People love to read too much into dumb headlines. So many people shared the “US surpasses Italy in confirmed coronaviruses cases” news today. Guess what? It’s fucking meaningless! We could’ve looked at the growth rate some days ago and known this was going to happen. Additionally, once again, confirmed cases aren’t a great metric (more below). If I’m going to spend brain cycles on coronavirus, I want to think critically, go beneath the surface, and explore data myself… OR make memes. Not share these normie-ass articles.
The second-order effects of these braindead articles are odd. I’ve even seen it lead to some of my Facebook friends (who are a lost cause by now – they still think this is nothing more than the flu) to proclaim that “WELL ACTUALLY Italy still has more cases per capita.” Wow they must be so smart to know how to divide a number by the population of a country. Many of these people like to talk about how the media is incentivized to spin stories to attract clicks / views, and how because of this we can’t trust the media. In some ways, I share their disdain…
I started poking around at some of the different sources of covid related out there. covidtracking.com is really doing a lot of the thankless work around cleaning data from many different sources – very much appreciated. I have a public notebook with some code here: https://colab.research.google.com/drive/1qr6G1dxj9I1OlAdxqlZECFQdqfV9RDps
I’m trying to find the right questions to ask – they should be answerable from available data, help people get a clearer view of what is actually going on, and not already discussed ad naseum. I’m hesitant to do any forecasting because of lack of domain knowledge, and I certainly don’t want to add more noise to an already incredibly exhausting topic.
Testing vs Confirmed cases
There was a good thread by a buddy on the high correlation between number of tests and confirmed cases.
FYI: the growth in positive test results per @COVID19Tracking data maps almost 1:1 with the growth in tests performed : R^2 of 0.97. In other words, reporting new and daily case counts is really just reporting on the ramp up in testing capability. @DanRosenheck @Noahpinion pic.twitter.com/T0aZBmVZLm— Kostya Medvedovsky (@kmedved) March 27, 2020
I learned from one of the replies that finding R^2 between two time series can lead to spurious correlations though. Curious to see the follow up on this. Or I guess I could do the work myself here…
so reading from the source, it's a bit nuanced.— canzhi is at home right now (@canzhiye) March 27, 2020
5564 tests on "likely" people (prob similar criteria to US). 685 positive. (12%)
6163 tests on the general population. 52 positive. (0.8%)https://t.co/Koeyjk5loP
To my knowledge, Iceland is the only country thus far to do random testing of the general population. They lead the world in tests per 1000 at roughly 30. For comparison, the two highest US states are NY and WA, at 7 and 6 respectively. We have data on Iceland’s randomized tests for 3/20, 3/23, and 3/25 so maybe we can do something with this data. Simple back of the envelope calculation tells us that means there are 2.5M people in the US with the virus if we extrapolate using Iceland’s rate. There’s so many other variables that could render the previous sentence completely inccorect that I almost didn’t want to include it here. Will need to think more about how to best use this data.
More on data
Speaking of data, the NYT released their county-level coronavirus data. I felt kind of misled by their article though.
this is excellent! can you also release this data? pic.twitter.com/SKwAJo8XCT— canzhi is at home right now (@canzhiye) March 27, 2020
Not that county-level data isn’t useful, but seems like getting information about those who actually got the virus would be very useful, or at the very least, interesting to analyze. Perhaps there is county-level demographic and health data that is easily accessible that I could merge with the NYT data… If I remember to go look for it and find it, I’ll add it to the notebook.

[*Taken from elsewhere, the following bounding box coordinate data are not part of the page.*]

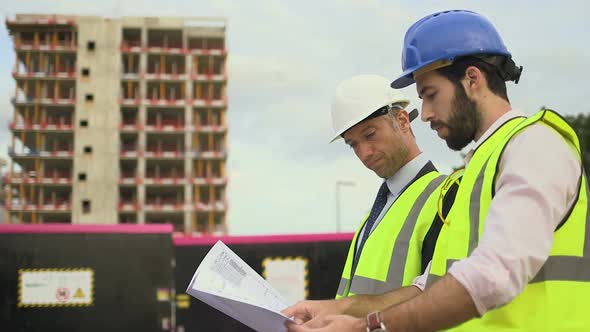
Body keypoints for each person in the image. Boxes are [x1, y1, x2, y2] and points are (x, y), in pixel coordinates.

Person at [284, 9, 589, 331]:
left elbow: (494, 274)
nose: (425, 114)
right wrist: (338, 310)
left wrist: (367, 328)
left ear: (472, 79)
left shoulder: (535, 145)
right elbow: (427, 288)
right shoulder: (479, 170)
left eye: (431, 95)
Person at [327, 75, 456, 304]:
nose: (364, 153)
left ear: (403, 121)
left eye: (370, 135)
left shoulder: (446, 197)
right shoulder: (374, 216)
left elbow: (441, 301)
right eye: (353, 144)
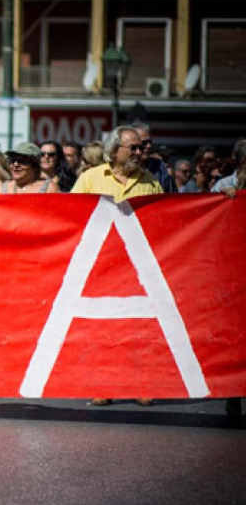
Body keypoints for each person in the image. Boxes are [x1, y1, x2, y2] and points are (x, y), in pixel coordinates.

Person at [72, 126, 164, 408]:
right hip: (99, 264)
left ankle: (139, 384)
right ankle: (103, 385)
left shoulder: (151, 182)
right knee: (103, 329)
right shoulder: (90, 178)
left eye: (140, 148)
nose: (139, 152)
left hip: (137, 266)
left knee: (137, 328)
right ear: (115, 150)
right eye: (132, 148)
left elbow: (163, 222)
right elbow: (71, 213)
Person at [129, 122, 174, 193]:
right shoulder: (123, 167)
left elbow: (171, 195)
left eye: (150, 142)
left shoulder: (159, 166)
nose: (149, 146)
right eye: (144, 143)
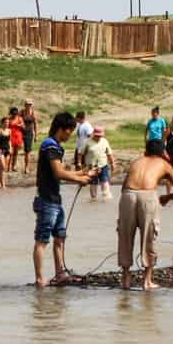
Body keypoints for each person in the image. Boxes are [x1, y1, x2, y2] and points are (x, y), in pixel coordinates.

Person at [32, 112, 98, 287]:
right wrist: (80, 179)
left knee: (60, 237)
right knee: (42, 240)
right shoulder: (50, 146)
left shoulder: (56, 147)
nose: (71, 135)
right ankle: (40, 279)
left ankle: (60, 273)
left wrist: (84, 173)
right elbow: (59, 173)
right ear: (62, 129)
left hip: (55, 200)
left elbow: (61, 173)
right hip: (46, 200)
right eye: (70, 131)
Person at [117, 138, 173, 290]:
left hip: (127, 195)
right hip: (148, 196)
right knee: (149, 237)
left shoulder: (136, 161)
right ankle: (147, 281)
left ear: (146, 150)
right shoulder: (164, 164)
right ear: (163, 152)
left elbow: (123, 187)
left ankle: (126, 279)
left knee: (125, 235)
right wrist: (167, 197)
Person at [84, 126, 114, 200]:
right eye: (97, 136)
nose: (98, 137)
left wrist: (112, 163)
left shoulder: (105, 141)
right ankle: (93, 198)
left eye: (99, 136)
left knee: (104, 181)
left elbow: (109, 153)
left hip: (103, 165)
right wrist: (79, 163)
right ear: (94, 134)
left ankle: (106, 197)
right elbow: (81, 154)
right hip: (91, 166)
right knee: (93, 183)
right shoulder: (87, 141)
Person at [19, 100, 38, 173]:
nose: (28, 106)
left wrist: (36, 135)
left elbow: (36, 124)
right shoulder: (21, 112)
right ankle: (12, 166)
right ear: (25, 105)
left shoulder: (33, 113)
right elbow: (17, 120)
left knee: (27, 151)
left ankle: (26, 167)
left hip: (29, 132)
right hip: (21, 131)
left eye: (30, 104)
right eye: (27, 104)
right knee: (16, 148)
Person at [7, 109, 26, 176]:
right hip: (11, 136)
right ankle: (8, 166)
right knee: (10, 152)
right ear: (11, 113)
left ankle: (13, 166)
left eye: (16, 114)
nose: (15, 115)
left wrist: (20, 125)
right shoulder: (9, 119)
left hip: (18, 136)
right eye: (13, 114)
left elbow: (24, 127)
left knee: (16, 152)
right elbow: (6, 126)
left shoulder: (20, 118)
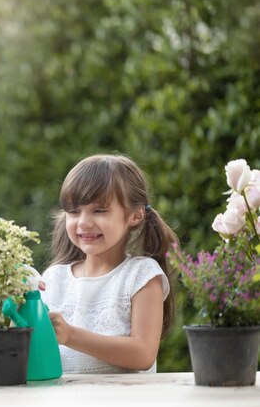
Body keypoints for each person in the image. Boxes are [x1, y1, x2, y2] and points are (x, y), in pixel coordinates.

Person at [39, 154, 177, 374]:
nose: (83, 222)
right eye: (74, 211)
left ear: (135, 215)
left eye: (99, 210)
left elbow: (143, 354)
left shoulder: (142, 275)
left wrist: (71, 335)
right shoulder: (53, 279)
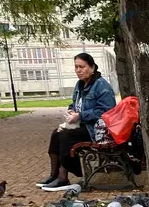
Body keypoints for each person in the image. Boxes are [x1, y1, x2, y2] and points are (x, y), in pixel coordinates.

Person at [41, 53, 116, 189]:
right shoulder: (79, 84)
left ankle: (63, 178)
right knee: (56, 134)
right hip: (81, 125)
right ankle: (54, 174)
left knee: (66, 136)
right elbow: (75, 104)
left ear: (92, 67)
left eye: (82, 67)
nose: (78, 70)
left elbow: (107, 111)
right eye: (76, 67)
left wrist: (81, 115)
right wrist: (71, 111)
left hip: (96, 130)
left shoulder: (101, 86)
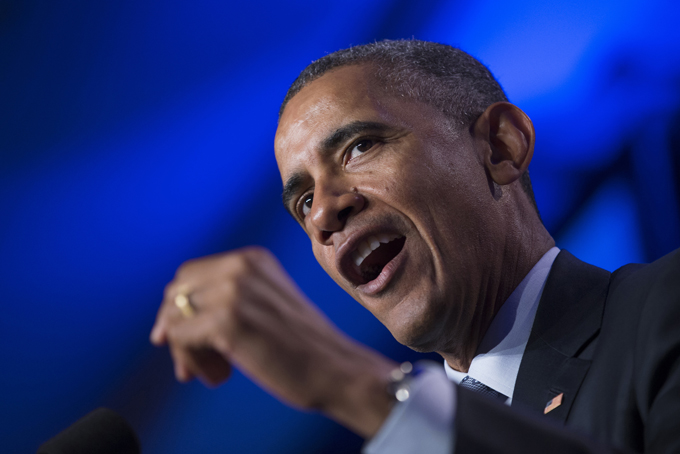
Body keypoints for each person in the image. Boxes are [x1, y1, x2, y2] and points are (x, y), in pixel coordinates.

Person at [150, 40, 680, 453]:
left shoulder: (664, 310)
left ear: (501, 147)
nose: (325, 214)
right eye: (304, 201)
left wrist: (349, 383)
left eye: (360, 147)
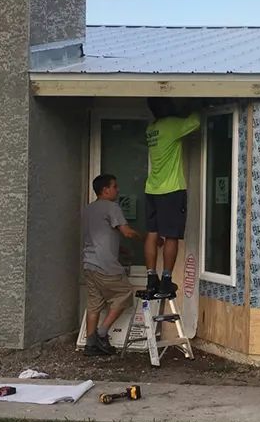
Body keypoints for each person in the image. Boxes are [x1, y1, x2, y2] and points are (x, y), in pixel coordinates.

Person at [144, 98, 201, 296]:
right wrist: (196, 103)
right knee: (171, 235)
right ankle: (166, 280)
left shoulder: (151, 129)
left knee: (152, 233)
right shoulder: (172, 125)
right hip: (171, 190)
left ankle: (151, 278)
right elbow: (195, 121)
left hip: (152, 189)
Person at [82, 174, 143, 356]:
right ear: (105, 190)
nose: (118, 190)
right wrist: (147, 238)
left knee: (94, 304)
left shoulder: (88, 209)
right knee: (125, 292)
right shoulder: (112, 207)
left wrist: (121, 250)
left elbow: (100, 236)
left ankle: (90, 345)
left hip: (89, 264)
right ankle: (102, 334)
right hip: (105, 264)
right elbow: (127, 232)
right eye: (115, 186)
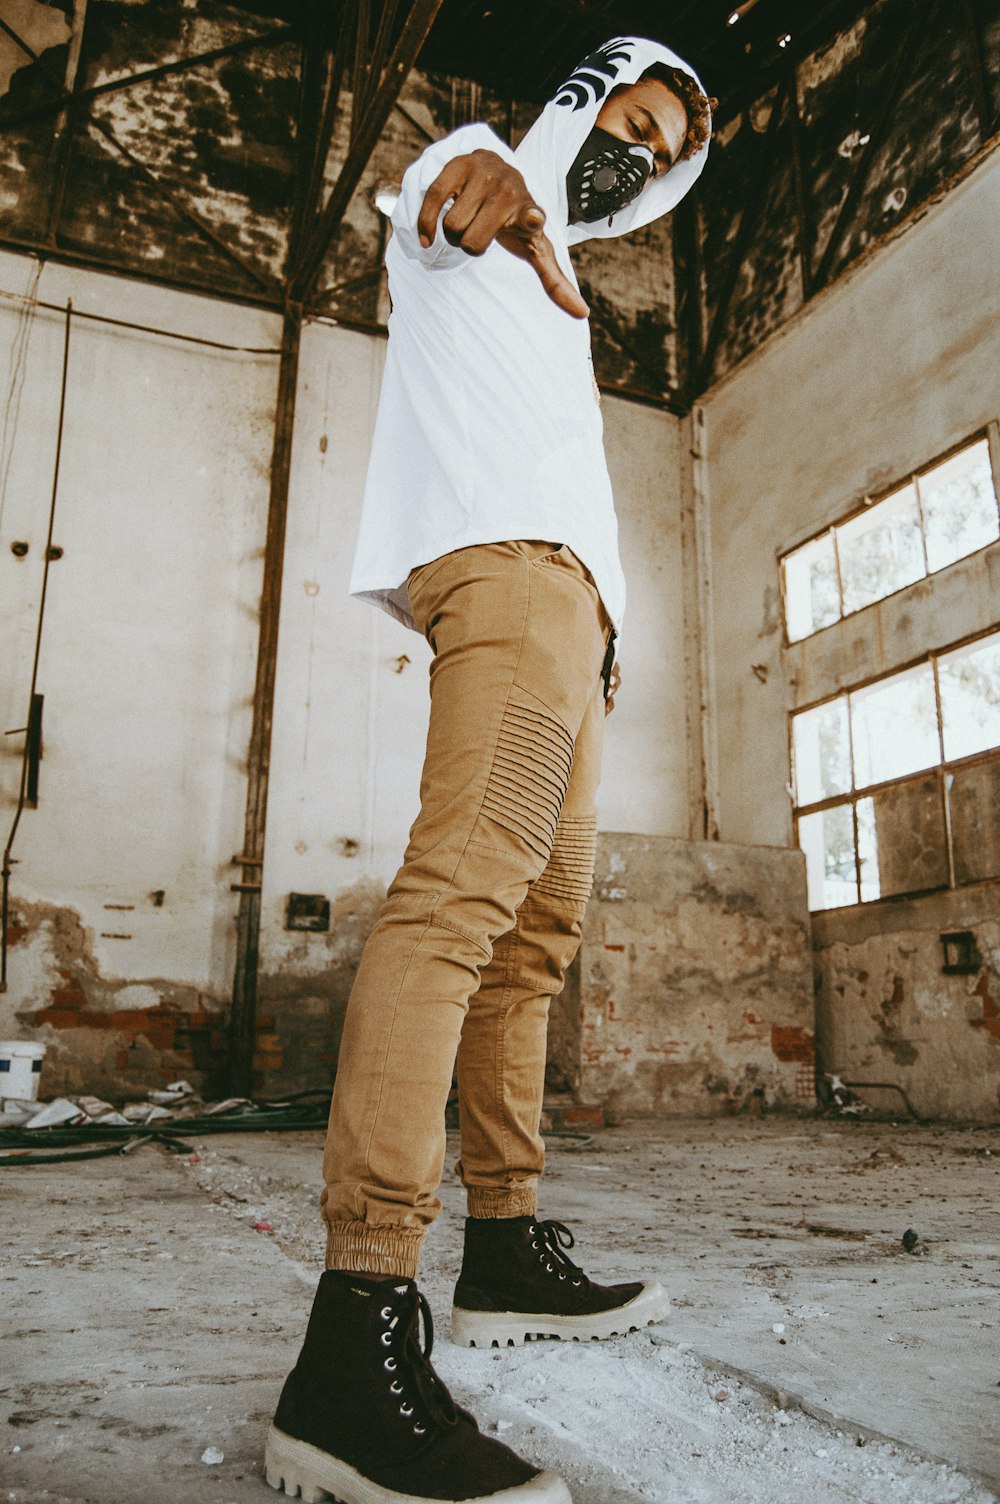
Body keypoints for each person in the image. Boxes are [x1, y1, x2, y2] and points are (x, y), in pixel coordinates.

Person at [266, 35, 713, 1504]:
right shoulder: (495, 173)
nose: (634, 153)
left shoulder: (565, 287)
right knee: (459, 905)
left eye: (662, 151)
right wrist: (490, 191)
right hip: (508, 587)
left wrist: (609, 630)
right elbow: (442, 196)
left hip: (573, 622)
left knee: (533, 943)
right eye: (629, 119)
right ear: (586, 96)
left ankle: (507, 1246)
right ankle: (355, 1338)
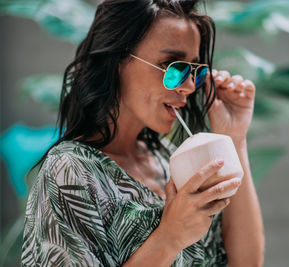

In looking at the testing data from covidtracking.com more closely (with Kostya), I found that the quality was not ideal. There were quite a few days where NY just didn’t report any negative cases… Such is real-world data, I guess. With sports, the data quality is usually much higher. When I’m modeling sports, I feel pretty confident that whatever data is captured is done in a relatively consistent way across games and seasons (still not perfect). It really is a great playground.
I’ve heard conflicting information about the efficacy of masks. The WHO dismisses their usefulness as a protective measure for healthy people, and Michael Osterholm (epidemiologist expert) echoed it on Joe Rogan’s podcast a couple weeks ago. However, I have also seen a document compiling a list of studies that claim that masks are helpful! There’s just so much stuff on the internet that you will get exactly what you search for.
I don’t know what to believe. Now that the level of seriousness has been ratcheted up, I feel much more aware of how easily misinformation or even half-truths can be spread on social media. This doesn’t feel like the malicious fake news campaigns from the 2016 election, but more an overconfidence in something where the truth is not known. If anyone asks me if masks are effective, I’ll fall back to “I don’t know,” but if I have to go to the grocery store, I’ll take the Pascal’s wager approach.